IFS finds £15bn hole in chancellor's spending plans

11 Dec 09
The chancellor failed to account for £15bn of public spending cuts from 2011/14 in Wednesday’s Pre-Budget Report, according to the Institute for Fiscal Studies

By Lucy Phillips

11 December 2009

The chancellor failed to account for £15bn worth of public spending cuts from 2011/14 in Wednesday’s Pre-Budget Report, according to the Institute for Fiscal Studies.

The independent think-tank said government departments faced a shortfall of £36bn, or 19.2%, over the next Spending Review.  While Alistair Darling claimed £21bn of savings through efficiencies, tighter control of public sector pay and pensions and cuts to lower priority budgets, the rest of the deficit remained unaccounted for.  

‘We don’t yet know which departments are going to get that £15bn spending cut.  We don’t know if that will be [through] less public services or continued efficiencies,’ said IFS senior research economist Gemma Tetlow, who predicted public spending would return to 1997 levels by 2017.

Speaking at a post-PBR briefing on December 10, Tetlow also warned that cuts to areas such as defence, higher education, transport and housing would be more severe because of the protection given to spending on health, children and schools and overseas development in the PBR.  The savings already claimed by the government were also likely to be smaller because any efficiencies made in the NHS would be recycled in its budget, she added.   

Robert Chote, director of the IFS, added that an ‘awful lot of detail’ had yet to be filled in. It was difficult for the chancellor to blame this on uncertainties ahead when he had already been so specific in some areas. 

The IFS also warned that the plans contained in Labour’s new Fiscal Responsibility Bill, committing the government to halving its deficit within four years, were ‘not sensible fiscal rules’.  The Treasury had a one in four chance of breaking them, including the requirement  for borrowing in 2013/14 to be no more than half the level of 2009/10, and for borrowing to fall every year to 2015-16.

The think-tank was also critical of the Conservatives, saying that even if the party came to power and delivered its planned £7bn efficiency savings on top of those already proposed by Labour, £10.4bn of cuts would still be unaccounted for.

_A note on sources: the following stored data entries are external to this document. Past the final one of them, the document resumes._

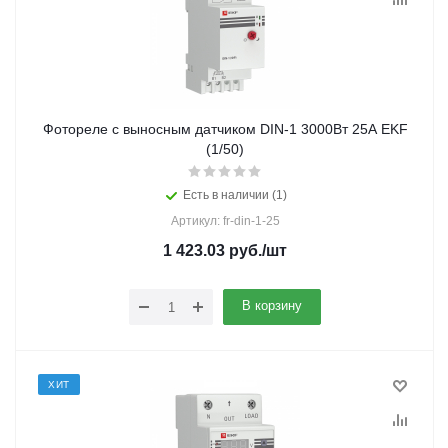
Фотореле с выносным датчиком DIN-1 3000Вт 25А EKF
(1/50)
Есть в наличии (1)
Артикул: fr-din-1-25
1 423.03
руб.
/шт
В корзину
ХИТ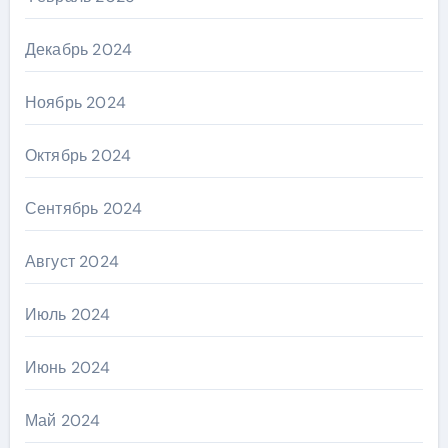
Декабрь 2024
Ноябрь 2024
Октябрь 2024
Сентябрь 2024
Август 2024
Июль 2024
Июнь 2024
Май 2024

This could rise to £21.4bn if they did not adopt any of the current government’s efficiency plans.  Shadow chancellor George Osborne has so far only pledged to protect two areas of spending – the NHS and overseas development.

The Institute for Government yesterday published guidance on how the government should create ‘a credible plan’ to deal with fiscal consolidation.  The think-tank advocated the model used by Canada to eliminate its public deficit between 1994 and 1999.  The biggest savings could be made through tax rises, benefit reductions, wage controls and new charges for existing services.